Misty Worcestershire (and an alert buzzard)

The views in this area, on cold, clear wintry mornings, have been really impressive over the past few weeks. Here are a few snaps.

View to the Malverns from near the Carrington Bridge.

View to the Malverns from near the Carrington Bridge.

View from near Ockeridge towards Abberley clock tower.

View from near Ockeridge towards Abberley clock tower.

View from near Ockeridge

View from near Ockeridge

Buzzard near Ankerdine Road

Buzzard near Ankerdine Road

Meanwhile, over the winter it has become quite normal to see buzzards perched on telegraph poles. Somehow or other I managed to get close enough to one around the Ankerdine Road area. They are usually difficult birds to photograph, despite their size and prominence, but being in a car probably helped on this occasion.

Hawk-eyed

Kestrel hovering in the Malverns

Kestrel hovering in the Malverns

Until yesterday, I had had little success photographing kestrels – and certainly not when they were on the wing. But there is a family of five in the Malverns which are very active and readily visible, either darting around or hanging, hovering, in the air.

I first saw them last weekend, but conspicuously failed with the camera. They were there again yesterday, and last week’s failures provided good experience of what not to do.

I was there for over an hour and could have stayed longer, marvelling at their mastery of the air, and enjoying an extraordinary photographic opportunity.

Hanging in the air: kestrel in the Malverns

Hanging in the air: kestrel in the Malverns

kestrel_MH_9443_cr2med

Surveying the scene

The kestrels almost appeared to be hunting together: though probably more in the way of parent teaching its kid

The kestrels almost appeared to be hunting together: though probably more in the way of a parent teaching its kid

As well as hovering, the kestrels frequently dashed from one hovering point to another

The kestrels frequently dashed from one hovering point to another

Eventually I decided to move on as I was keen for a walk as well.

Later, seeing a buzzard, I thought it would be a much more difficult challenge, as they are constantly in motion as they soar and thus beyond the capabilities of my slow-focussing camera.

Almost at that moment, it moved towards me, and then stopped and rested on the thermals. Perhaps being used to the presence of humans in the Malverns, it was unperturbed by my pointing a camera at it – and secured my best-ever buzzard shots (even exceeding Monday’s efforts!)

This buzzard hung in the air long enough for me secure some good photos.

This buzzard hung in the air long enough for me secure some good photos.

Eagle-eyed

It's always slightly disconcerting to be stared at by a bird of prey...

It’s always slightly disconcerting to be stared at by a bird of prey…

I often see buzzards as I drive around the area, sometimes soaring, but often perched on telegraph poles, surveying the scene for voles or mice.

Several times I have parked the car at the side of the road, wound down the window and pointed the camera, hoping the car would act like a hide – but while this may work for some birds, it doesn’t work for buzzards. They glare at me as if to say, Yer ‘avin’ a larf, aren’t you? and then fly off majestically.

Last week, seeing a buzzard on a pole in Knightwick, I tried again. Somehow, perhaps because I angled the viewfinder screen, I managed to convince it that the camera really wasn’t attached to a human, and was able to snap away.

What looks like a bent piece of wire sticking out of its back is probably a grass stem: I asked around, partly because I hoped I had a bird that was being satellite-tracked, but the consensus is strongly in favour of vegetation.

Buzzard at Knighwick

Buzzard at Knighwick (click image to enlarge)
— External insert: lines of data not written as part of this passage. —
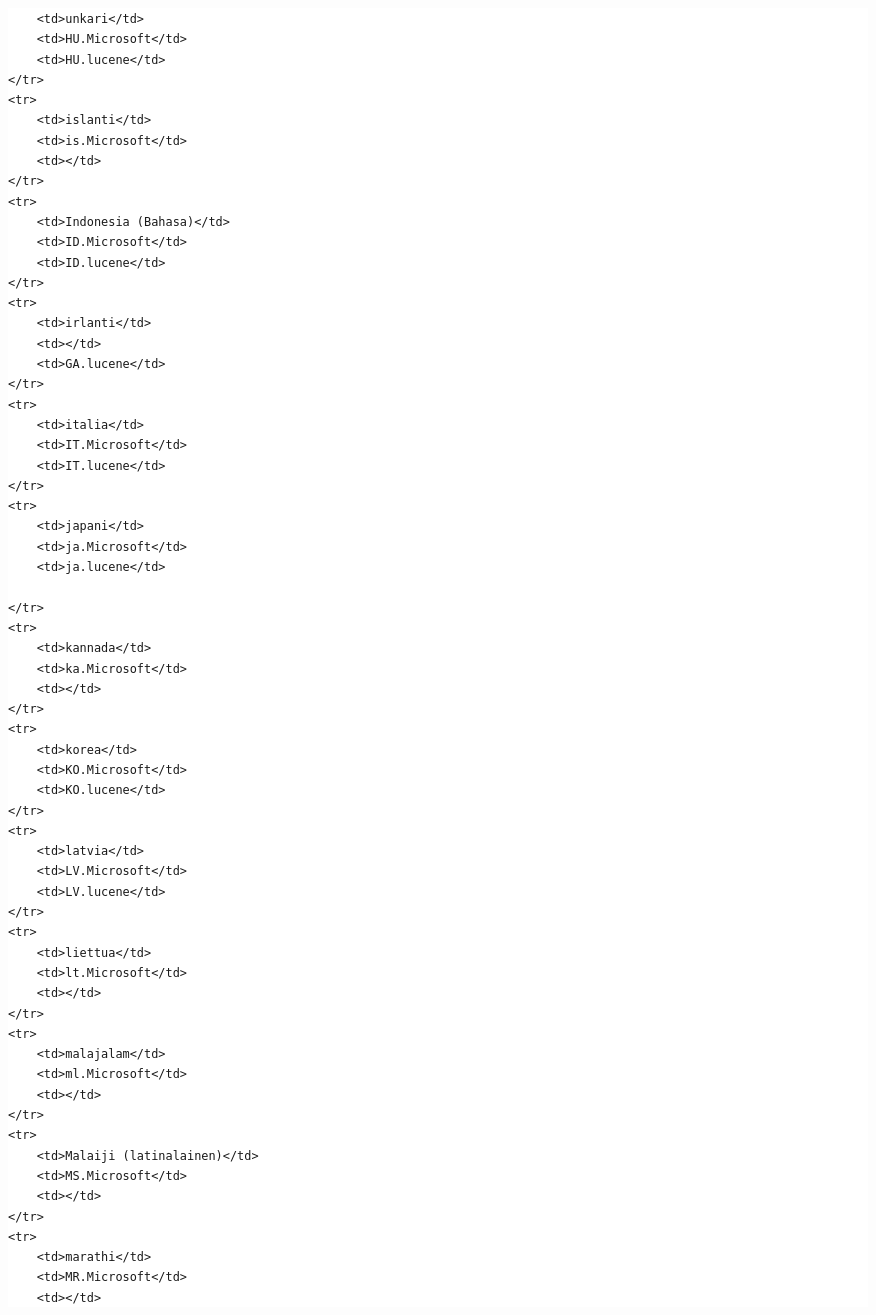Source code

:         <td>unkari</td>      
        <td>HU.Microsoft</td>
        <td>HU.lucene</td>
    </tr>
    <tr>
        <td>islanti</td>
        <td>is.Microsoft</td>
        <td></td>
    </tr>
    <tr>
        <td>Indonesia (Bahasa)</td>
        <td>ID.Microsoft</td>
        <td>ID.lucene</td>      
    </tr>
    <tr>
        <td>irlanti</td>
        <td></td>
        <td>GA.lucene</td>
    </tr>
    <tr>
        <td>italia</td>
        <td>IT.Microsoft</td>
        <td>IT.lucene</td>      
    </tr>
    <tr>
        <td>japani</td>
        <td>ja.Microsoft</td>
        <td>ja.lucene</td>
        
    </tr>
    <tr>
        <td>kannada</td>
        <td>ka.Microsoft</td>
        <td></td>
    </tr>
    <tr>
        <td>korea</td>
        <td>KO.Microsoft</td>
        <td>KO.lucene</td>
    </tr>
    <tr>
        <td>latvia</td>        
        <td>LV.Microsoft</td>
        <td>LV.lucene</td>  
    </tr>
    <tr>
        <td>liettua</td>
        <td>lt.Microsoft</td>
        <td></td>
    </tr>
    <tr>
        <td>malajalam</td>
        <td>ml.Microsoft</td>
        <td></td>
    </tr>
    <tr>
        <td>Malaiji (latinalainen)</td>
        <td>MS.Microsoft</td>
        <td></td>
    </tr>
    <tr>
        <td>marathi</td>
        <td>MR.Microsoft</td>
        <td></td>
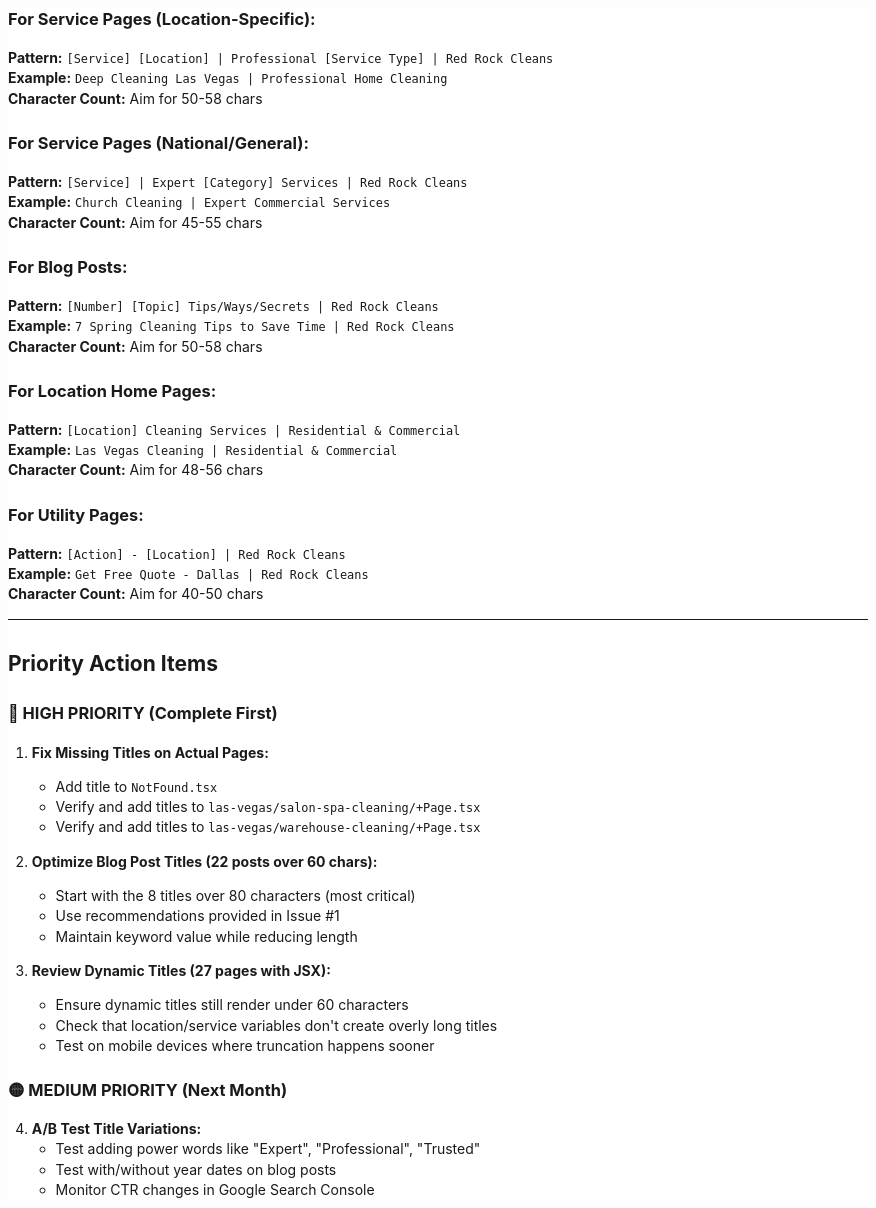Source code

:### For Service Pages (Location-Specific):
**Pattern:** `[Service] [Location] | Professional [Service Type] | Red Rock Cleans`  
**Example:** `Deep Cleaning Las Vegas | Professional Home Cleaning`  
**Character Count:** Aim for 50-58 chars

### For Service Pages (National/General):
**Pattern:** `[Service] | Expert [Category] Services | Red Rock Cleans`  
**Example:** `Church Cleaning | Expert Commercial Services`  
**Character Count:** Aim for 45-55 chars

### For Blog Posts:
**Pattern:** `[Number] [Topic] Tips/Ways/Secrets | Red Rock Cleans`  
**Example:** `7 Spring Cleaning Tips to Save Time | Red Rock Cleans`  
**Character Count:** Aim for 50-58 chars

### For Location Home Pages:
**Pattern:** `[Location] Cleaning Services | Residential & Commercial`  
**Example:** `Las Vegas Cleaning | Residential & Commercial`  
**Character Count:** Aim for 48-56 chars

### For Utility Pages:
**Pattern:** `[Action] - [Location] | Red Rock Cleans`  
**Example:** `Get Free Quote - Dallas | Red Rock Cleans`  
**Character Count:** Aim for 40-50 chars

---

## Priority Action Items

### 🔴 HIGH PRIORITY (Complete First)

1. **Fix Missing Titles on Actual Pages:**
   - Add title to `NotFound.tsx`
   - Verify and add titles to `las-vegas/salon-spa-cleaning/+Page.tsx`
   - Verify and add titles to `las-vegas/warehouse-cleaning/+Page.tsx`

2. **Optimize Blog Post Titles (22 posts over 60 chars):**
   - Start with the 8 titles over 80 characters (most critical)
   - Use recommendations provided in Issue #1
   - Maintain keyword value while reducing length

3. **Review Dynamic Titles (27 pages with JSX):**
   - Ensure dynamic titles still render under 60 characters
   - Check that location/service variables don't create overly long titles
   - Test on mobile devices where truncation happens sooner

### 🟡 MEDIUM PRIORITY (Next Month)

4. **A/B Test Title Variations:**
   - Test adding power words like "Expert", "Professional", "Trusted"
   - Test with/without year dates on blog posts
   - Monitor CTR changes in Google Search Console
July 2014 – another encounter with a buzzard, this time at Monkwood Green just outside Wichenford, which I  thought was worth sharing… This highlights the variable plumage in buzzards and why they can often cause confusion with other birds of prey.

Buzzard at Monkwood Green near Wichenford

Buzzard at Monkwood Green near Wichenford

Wichenford buzzard

As I drive into Wichenford, there’s a half-dead tree by the side of the road which is a favourite perch of a juvenile buzzard. Until now, I’ve not had both a camera and decent sunlight at the same time. However, this afternoon I did, and as I returned from Broadwas, I noticed that it was flying around the adjacent field, so decided to wait. Ten minutes later, it arrived on one of the branches.

Buzzard surveying the scene near Wichenford.

Buzzard surveying the scene near Wichenford.

Missing nothing: the buzzard surveying behind as well as in front.

Missing nothing: the buzzard surveying behind as well as in front.

After a while the wind got up and the buzzard flew off, but I managed a couple of snaps as it departed.